Tytuł wpisu w pamiętniku odchudzania:
znów cały dzień na nogach...


jutro niedziela wiem powinnam odpoczac ale musze oprócz obiadu doprowadzic dom do porządku, bo zachwile utone w zabawkach i ciuchach...od wtorku całe dni w biegu i chyba sie zapusciłam, dzis w pracy i nic juz nie zrobiłam to był cęzki dzień poadam na twarz

niestety dziś dopiero o

15.00 mały gołąbek,1 chleb biały ze swojską kiełbasą, duża activia do picia i troche słodkiego ( milka z orzechami i 3 michałki ) !

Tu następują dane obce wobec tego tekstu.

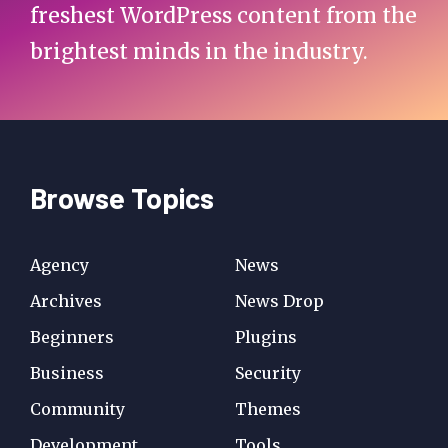
freshest WordPress content from the
brightest minds in the industry.
Browse Topics
Agency
News
Archives
News Drop
Beginners
Plugins
Business
Security
Community
Themes
Development
Tools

16.30 kawa z pianką i pół kieliszka wina czerwonego ( z sąsiadką usiadłam wypiłam i odpoczęłam ciut )

19.30 2 plastry mojego pasztetu, 3 moje chleby z serem żółtym

 

woda -ok 2 l

aktywność - :(

p.s. no waga wzrosła nie dziwota ,wiem sama jestm winna i wiem ze nie tyle co słodycze co ogółnie za dużo zaczęłam jeść a do tego z miesiąc nie cwiczyłam... trzeba szybko coś z tym zrobic !!!! acha dziś 83,00kg !!!

  • ZawszeZdrowa

    ZawszeZdrowa

    24 września 2011, 20:10

    Sama jesteś sobie winna, ale szybciutko bierz się do roboty...szkoda byłoby stracić to na co tyle pracowałaś...a myślę, że wiesz jak szybko i nieoczekiwanie można zgubić to co ma się już w garści.